Opposition Leader Succès Masra Chooses ‘The Third Way’ in Response to Constitutional Referendum in Chad

Soukaina Sghir
Soukaina Sghir
2 Min Read
Succès Masra

Opposition figure Succès Masra, president of the Transformers party, returned to Ndjamena in early November 2023 after reconciling with transitional President Mahamat Idriss Déby. His stance on the upcoming constitutional referendum scheduled for December 17 has been eagerly anticipated.

On the occasion of the 65th anniversary of the proclamation of the Chadian Republic, Succès Masra addressed the issue on Tuesday, opting for what he termed “the third way.”

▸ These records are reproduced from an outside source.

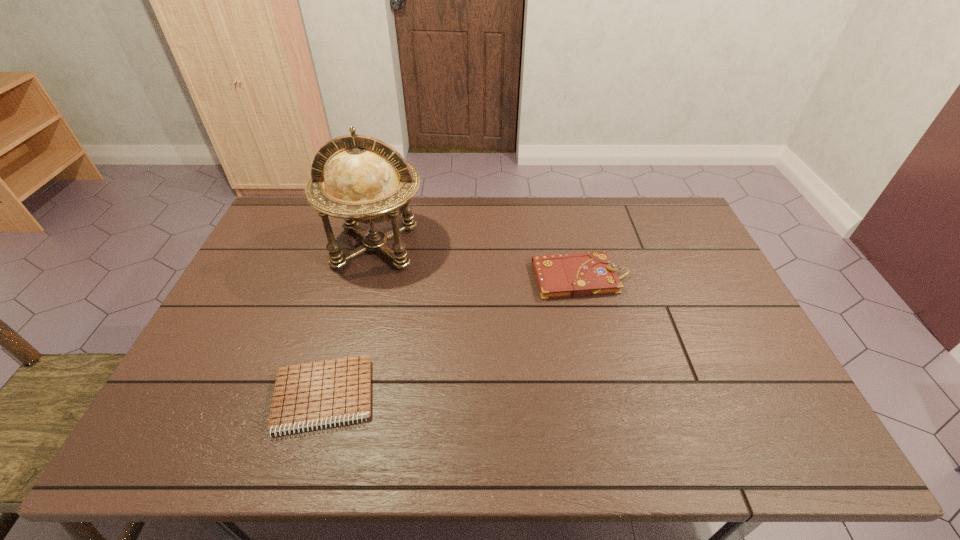
What are the coordinates of `vacant space at the far edge of the desktop` in the screenshot? It's located at (420, 220).

In the image, there is a desktop. At what (x,y) coordinates should I click in order to perform the action: click on vacant region at the near edge. Please return your answer as a coordinate pair (x, y). The image size is (960, 540). Looking at the image, I should click on (627, 427).

I want to click on free spot at the left edge of the desktop, so click(x=245, y=308).

Locate an element on the screen. The image size is (960, 540). vacant space at the right edge is located at coordinates (679, 282).

What are the coordinates of `vacant space at the far right corner of the desktop` in the screenshot? It's located at (671, 213).

The height and width of the screenshot is (540, 960). What are the coordinates of `vacant space at the near right corner of the desktop` in the screenshot? It's located at (811, 449).

This screenshot has height=540, width=960. In order to click on unoccupied area between the tallest object and the nearer notebook in this screenshot , I will do `click(349, 321)`.

Locate an element on the screen. blank region between the right notebook and the tallest object is located at coordinates (479, 261).

The width and height of the screenshot is (960, 540). I want to click on free area in between the tallest object and the shortest object, so click(349, 321).

Find the location of a particular element. The height and width of the screenshot is (540, 960). vacant area that lies between the nearer notebook and the taller notebook is located at coordinates (452, 337).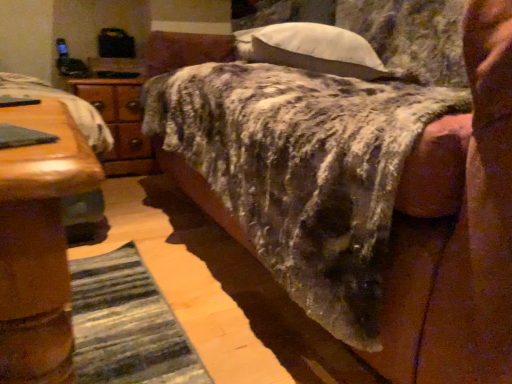
Question: Is textured wool blanket at center completely or partially outside of white soft pillow at upper center?

Choices:
 (A) no
 (B) yes

Answer: (B)

Question: From a real-world perspective, is textured wool blanket at center positioned over white soft pillow at upper center based on gravity?

Choices:
 (A) no
 (B) yes

Answer: (A)

Question: Can you confirm if textured wool blanket at center is shorter than white soft pillow at upper center?

Choices:
 (A) yes
 (B) no

Answer: (B)

Question: Is textured wool blanket at center positioned with its back to white soft pillow at upper center?

Choices:
 (A) yes
 (B) no

Answer: (A)

Question: Can you confirm if textured wool blanket at center is bigger than white soft pillow at upper center?

Choices:
 (A) no
 (B) yes

Answer: (B)

Question: Considering the positions of textured wool blanket at center and wooden nightstand at left in the image, is textured wool blanket at center wider or thinner than wooden nightstand at left?

Choices:
 (A) thin
 (B) wide

Answer: (B)

Question: Would you say textured wool blanket at center is to the left or to the right of wooden nightstand at left in the picture?

Choices:
 (A) right
 (B) left

Answer: (A)

Question: Considering their positions, is textured wool blanket at center located in front of or behind wooden nightstand at left?

Choices:
 (A) behind
 (B) front

Answer: (B)

Question: Considering the positions of textured wool blanket at center and wooden nightstand at left in the image, is textured wool blanket at center bigger or smaller than wooden nightstand at left?

Choices:
 (A) big
 (B) small

Answer: (A)

Question: Would you say wooden nightstand at left is to the left or to the right of white soft pillow at upper center in the picture?

Choices:
 (A) right
 (B) left

Answer: (B)

Question: Does point 115,109 appear closer or farther from the camera than point 350,39?

Choices:
 (A) closer
 (B) farther

Answer: (B)

Question: From the image's perspective, relative to white soft pillow at upper center, is wooden nightstand at left above or below?

Choices:
 (A) below
 (B) above

Answer: (A)

Question: In the image, is wooden nightstand at left positioned in front of or behind white soft pillow at upper center?

Choices:
 (A) front
 (B) behind

Answer: (B)

Question: In the image, is textured wool blanket at center positioned in front of or behind white soft pillow at upper center?

Choices:
 (A) behind
 (B) front

Answer: (B)

Question: Considering the positions of textured wool blanket at center and white soft pillow at upper center in the image, is textured wool blanket at center bigger or smaller than white soft pillow at upper center?

Choices:
 (A) big
 (B) small

Answer: (A)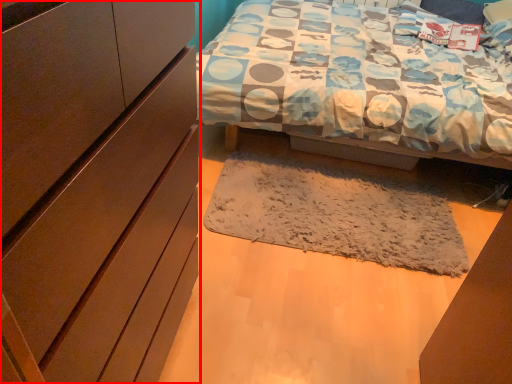
Question: Considering the relative positions of cabinetry (annotated by the red box) and mat in the image provided, where is cabinetry (annotated by the red box) located with respect to the staircase?

Choices:
 (A) left
 (B) right

Answer: (A)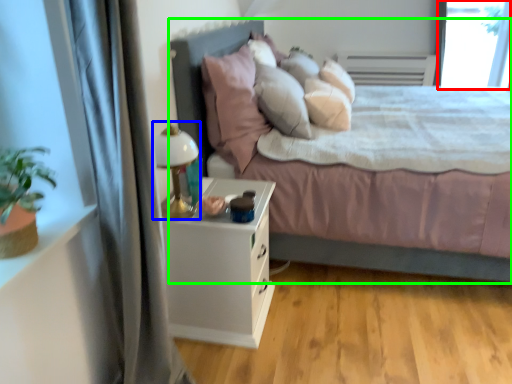
Question: Considering the real-world distances, which object is closest to window screen (highlighted by a red box)? table lamp (highlighted by a blue box) or bed (highlighted by a green box).

Choices:
 (A) table lamp
 (B) bed

Answer: (B)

Masra officially cites the ongoing debate within his party, Transformateurs, between proponents of a unitary state and supporters of a federal state as the reason for his position. Regarding the proposed constitution as a whole, Masra asserts that it is an improvement over the one adopted in 2020, even though it does not incorporate his primary demands, such as a presidential ticket consisting of an elected president and vice president, as well as the election of provincial governors. Nevertheless, he urges Chadians to vote according to their conscience.

Critics, particularly from within the Chadian opposition advocating against the referendum, argue that Succès Masra’s non-committal stance demonstrates his constraints due to the Kinshasa Agreement signed with the transitional government. They assert that he has chosen to be a “weather vane” instead of a “compass” guiding the Chadian people’s choice.

“Steadfast” in the face of criticism

Succès Masra dismisses these critiques, asserting his steadfastness and emphasizing that he chose “reconciliation within justice.” He contends that, for progress, both the transitional president and himself had to make concessions. Asserting his status as a statesman, Masra refutes claims of any “secret agreement” between them, as alleged by some.

The debate surrounding the constitutional referendum in Chad continues, with Succès Masra’s positioning adding an intriguing dimension to the unfolding political landscape.